I have two answers. First, I think it’s a huge benefit to have your life outside of writing and academia because you see life differently when you’re not totally and completely submerged in the writing world. For what I like to write about, that’s a huge bonus. I just love regular people doing regular things because it’s so bizarre and fantastic. I just feel like you get anchored in reality in a different way when you have your outside life not about writing. It makes your writing richer on some levels. So that’s the first answer. The second answer is that it’s way harder. It’s all about connections and who you know, who likes you and wants to help you. If you’re not in the world, people don’t know about you and so they don’t know to help you. I thought about getting my MFA over and over. One year I applied to the University of Oregon and Portland State University and I got rejected by both places and I thought well, okay then. I’m just going to keep going and now I’m glad I was rejected. No doubt there were challenges. For a long time, it was just me working in my little vacuum. But yes, I think it’s great, and I think it’s hard as hell.
So now that your book is out and you’re busy with marketing and book promotion, how are you balancing the business life with writing?

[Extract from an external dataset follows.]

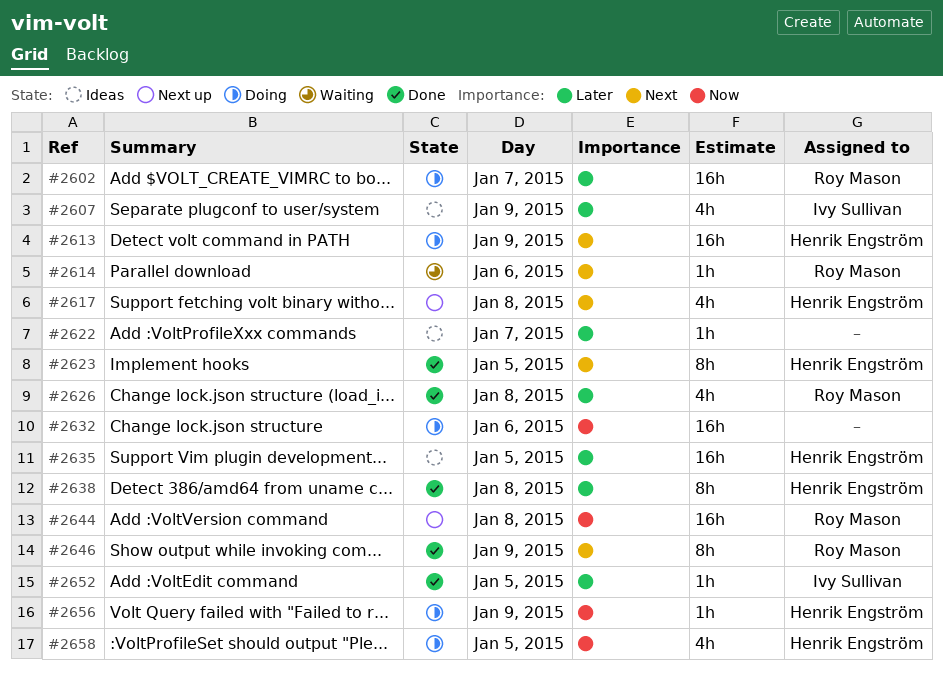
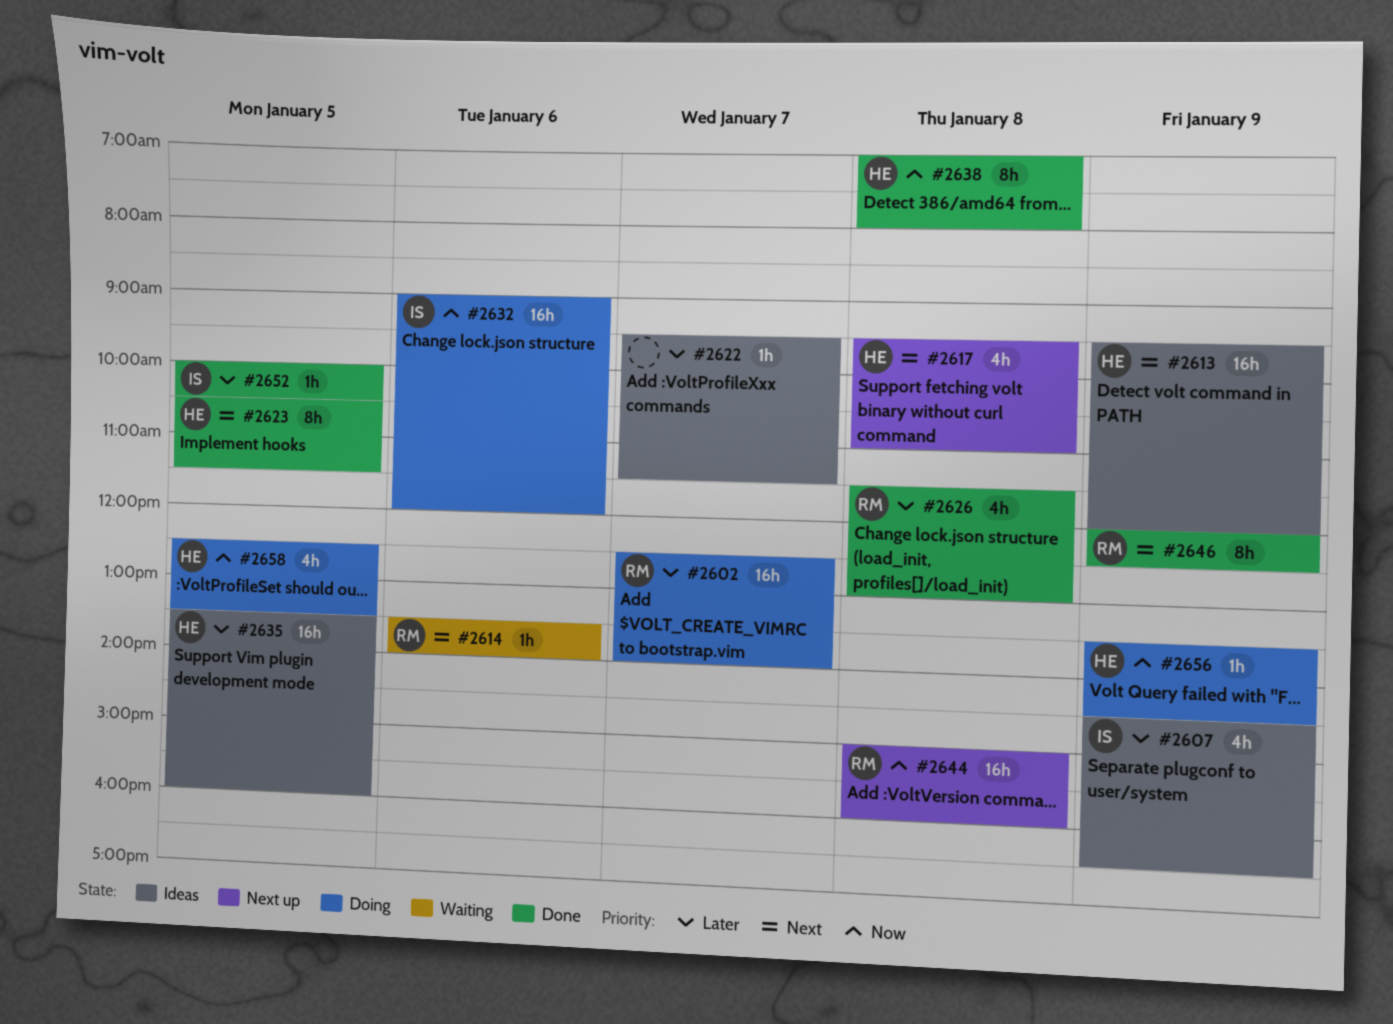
#2613, status: Doing -> Ideas
#2632, owner: none -> Ivy Sullivan
#2638, priority: Later -> Now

Without a doubt, that’s my biggest challenge right now. That’s a question I’ve been asking writers for the last nine months as I’ve been traveling around supporting the book. How do you do this part? How does this work? I’ve encountered two answers. One super-organized person said she allowed herself one hour in the morning for social media. The rest of the morning was for book promotion, the afternoons were for writing and the weekends were for family. I got that answer and loved it, so I sat down with a piece of paper and thought about how I was going to organize my day and week like that. I thought about it, I took notes, I carried a notepad around with me to help figure it out, and I just couldn’t figure it out. I couldn’t make it work. So I thought okay, I’m just going to keep doing this haphazard thing, which mostly involves all my writing time going to business and promotion of the current book. But I kept asking people and I realized that the biggest answer was most writers can’t do both because the business and promotion side is such a different part of your brain. A lot of writers said if they were doing book promotion that’s what they focused on. If they felt like writing something, then they did. But for the most part, I had to let go of the idea of doing it all. I had been feeling this urgency, like I’d written a book and now I had to do something else. Right away. I had to keep working on something, keep being productive. I was creating all this anxiety, but I didn’t have an outlet for it, didn’t have an idea, and didn’t know how to make it happen. So now I’ve kind of relaxed about it. I’ve gone back to how I used to write when I was first writing. I carry my journal around. If I see something interesting I write about it. If I keep writing for an hour, then fine. If I just write down a moment that I saw on the subway and move on, then that’s fine. It’s been huge for me, because I’m giving myself permission to go back to what I love about writing, which is observing. Eventually, I trust that observation will turn into a story in my head that I won’t let go of, and it will come together the way it always has. I’m just going to keep on.